According to Guglielmo Aglietti, director of the Surrey Space Centre at the University of Surrey and principal scientist behind the mission, researchers hope to see results by the fall.
“We expect to start with the experiments at some point in September. We will need three to four weeks for each experiment. That’s because we want to capture a high-definition video of each experiment, and to have a nice video, you need to wait for the spacecraft to be in the right position and to have the right illumination.”
What will those experiments be? The first, scheduled for September, is for the craft to release a sort-of dummy satellite, called a cubesat, and let it drift away a few feet, before ejecting a net and trying to grab it that way.

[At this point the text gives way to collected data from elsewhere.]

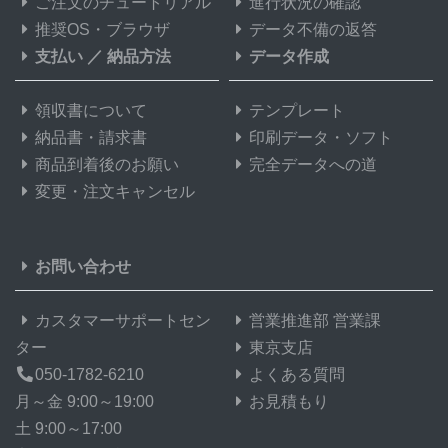
ご注文のチュートリアル
進行状況の確認
推奨OS・ブラウザ
データ不備の返答
支払い
／
納品方法
データ作成
領収書について
テンプレート
納品書・請求書
印刷データ・ソフト
商品到着後のお願い
完全データへの道
変更・注文キャンセル
お問い合わせ
カスタマーサポートセン
営業推進部 営業課
ター
東京支店
050-1782-6210
よくある質問
月～金 9:00～19:00
お見積もり
土 9:00～17:00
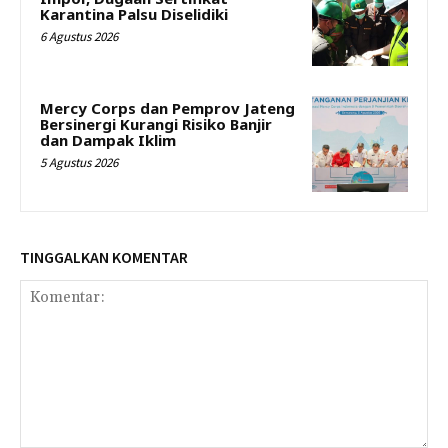
Karantina Palsu Diselidiki
6 Agustus 2026
Mercy Corps dan Pemprov Jateng
Bersinergi Kurangi Risiko Banjir
dan Dampak Iklim
5 Agustus 2026
TINGGALKAN KOMENTAR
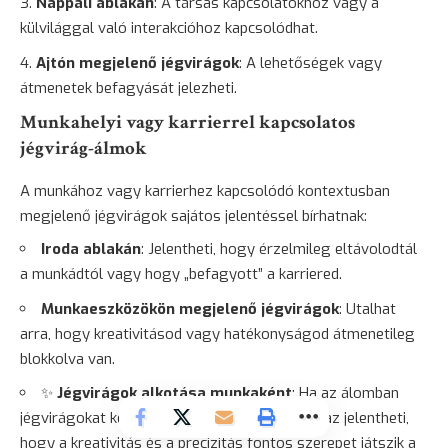
Nappali ablakán
: A társas kapcsolatokhoz vagy a
külvilággal való interakcióhoz kapcsolódhat.
Ajtón megjelenő jégvirágok
: A lehetőségek vagy
átmenetek befagyását jelezheti.
Munkahelyi vagy karrierrel kapcsolatos
jégvirág-álmok
A munkához vagy karrierhez kapcsolódó kontextusban
megjelenő jégvirágok sajátos jelentéssel bírhatnak:
Iroda ablakán
: Jelentheti, hogy érzelmileg eltávolodtál
a munkádtól vagy hogy „befagyott” a karriered.
Munkaeszközökön megjelenő jégvirágok
: Utalhat
arra, hogy kreativitásod vagy hatékonyságod átmenetileg
blokkolva van.
✨
Jégvirágok alkotása munkaként
: Ha az álomban
jégvirágokat készítesz vagy tanulmányozol, az jelentheti,
hogy a kreativitás és a precizitás fontos szerepet játszik a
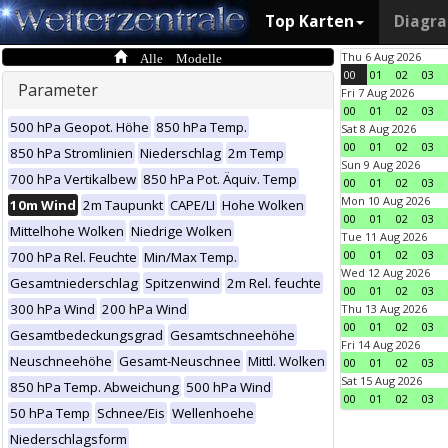
Top Karten
Diagr
Alle Modelle
Thu 6 Aug 2026
00
01
02
03
Parameter
Fri 7 Aug 2026
00
01
02
03
500 hPa Geopot. Höhe
850 hPa Temp.
Sat 8 Aug 2026
00
01
02
03
850 hPa Stromlinien
Niederschlag
2m Temp
Sun 9 Aug 2026
700 hPa Vertikalbew
850 hPa Pot. Äquiv. Temp
00
01
02
03
Mon 10 Aug 2026
10m Wind
2m Taupunkt
CAPE/LI
Hohe Wolken
00
01
02
03
Mittelhohe Wolken
Niedrige Wolken
Tue 11 Aug 2026
00
01
02
03
700 hPa Rel. Feuchte
Min/Max Temp.
Wed 12 Aug 2026
Gesamtniederschlag
Spitzenwind
2m Rel. feuchte
00
01
02
03
300 hPa Wind
200 hPa Wind
Thu 13 Aug 2026
00
01
02
03
Gesamtbedeckungsgrad
Gesamtschneehöhe
Fri 14 Aug 2026
Neuschneehöhe
Gesamt-Neuschnee
Mittl. Wolken
00
01
02
03
Sat 15 Aug 2026
850 hPa Temp. Abweichung
500 hPa Wind
00
01
02
03
50 hPa Temp
Schnee/Eis
Wellenhoehe
Niederschlagsform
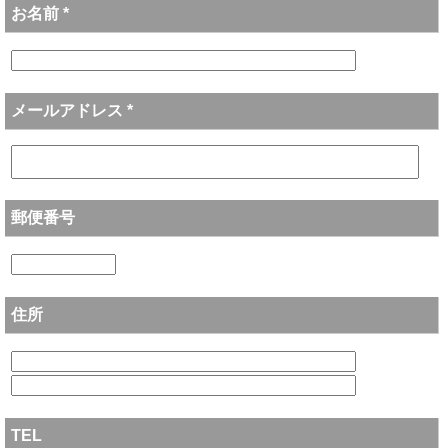
お名前 *
メールアドレス *
郵便番号
住所
TEL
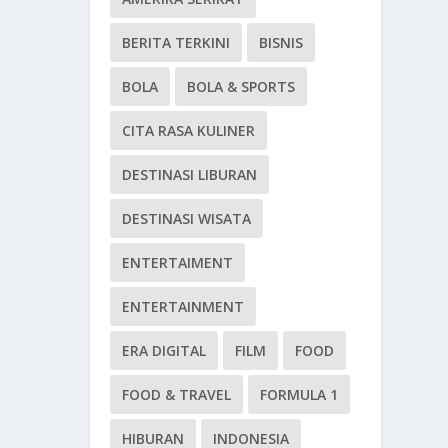
BERITA TERKINI
BISNIS
BOLA
BOLA & SPORTS
CITA RASA KULINER
DESTINASI LIBURAN
DESTINASI WISATA
ENTERTAIMENT
ENTERTAINMENT
ERA DIGITAL
FILM
FOOD
FOOD & TRAVEL
FORMULA 1
HIBURAN
INDONESIA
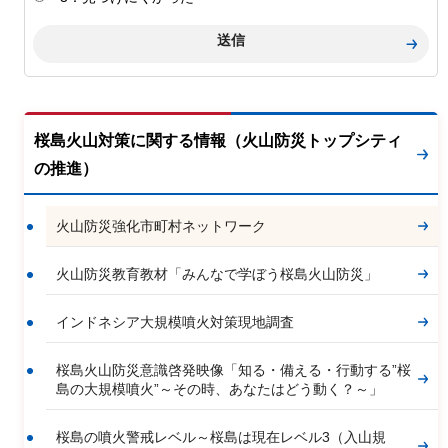
桜島火山対策に関する情報（火山防災トップシティ
の推進）
火山防災強化市町村ネットワーク
火山防災教育教材「みんなで学ぼう桜島火山防災」
インドネシア大規模噴火対策現地調査
桜島火山防災意識啓発映像「知る・備える・行動する”桜
島の大規模噴火”～その時、あなたはどう動く？～」
桜島の噴火警戒レベル～桜島は現在レベル3（入山規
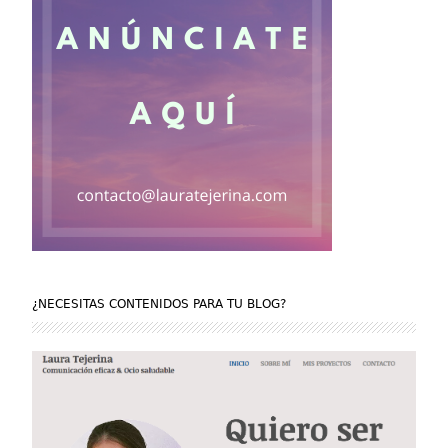
¿NECESITAS CONTENIDOS PARA TU BLOG?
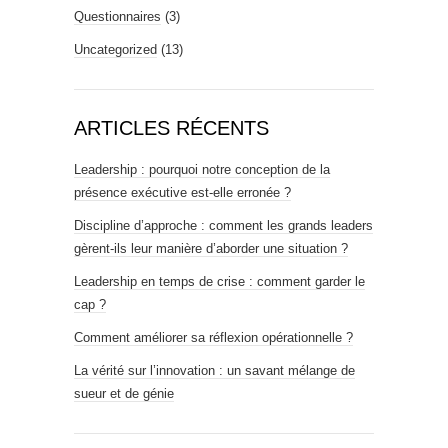
Questionnaires
(3)
Uncategorized
(13)
ARTICLES RÉCENTS
Leadership : pourquoi notre conception de la
présence exécutive est-elle erronée ?
Discipline d’approche : comment les grands leaders
gèrent-ils leur manière d’aborder une situation ?
Leadership en temps de crise : comment garder le
cap ?
Comment améliorer sa réflexion opérationnelle ?
La vérité sur l’innovation : un savant mélange de
sueur et de génie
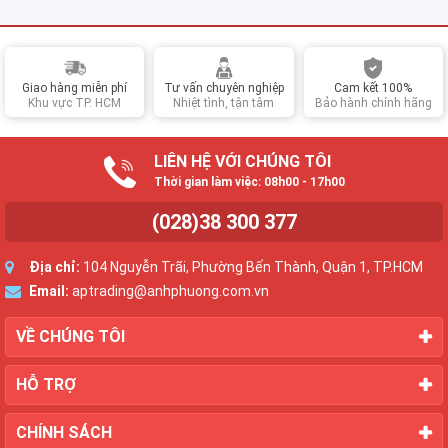
Giao hàng miễn phí
Tư vấn chuyên nghiệp
Cam kết 100%
Khu vực TP. HCM
Nhiệt tình, tận tâm
Bảo hành chính hãng
LIÊN HỆ VỚI CHÚNG TÔI
Thời gian làm việc: 08h00 - 17h00
(028)38 300 377
Địa chỉ:
104 Nguyễn Trãi, Phường Bến Thành, Quận 1, TP.HCM
Email:
aptrading@anhphuong.com.vn
VỀ CHÚNG TÔI
HỖ TRỢ
CHÍNH SÁCH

In the second experiment, scheduled for December, is intended to test the craft’s vision capabilities – after all, the craft can’t remove space junk if it can’t “see” it. For the third, it will attempt to grab a decoy piece of space junk with a harpoon. Finally, in or around March of next year, the craft will deploy a drag sail in order to slow down its orbit, in order to bring it back down to Earth in far less time than it would on its own. After all, leaving a spacecraft, intended to harness space junk, to float around in space as itself a piece of space junk kind of misses the point.
According to ITV, there are an estimated 6,800 tons of space debris in low-Earth orbit. Junk satellites, tools accidentally dropped by Gemini astronauts, even chips of paint, are known to be orbiting the planet at speeds of up to 17,000 miles per hour. Should one of those come into contact with a manned spacecraft, the results would be catastrophic.
Another problem from space junk – which at this point is more theoretical than real, but is nevertheless a concern for the space community – is the matter of those bits of trash falling back to Earth. Though the odds of space junk hitting a human on the ground are infinitesimally low, it could still happen. In the 1970’s, Skylab fell to Earth, portions of it landing in Australia. Similarly, just this year the Chinese satellite Tiangong 1 crashed back to Earth, fortunately landing in the middle of the ocean.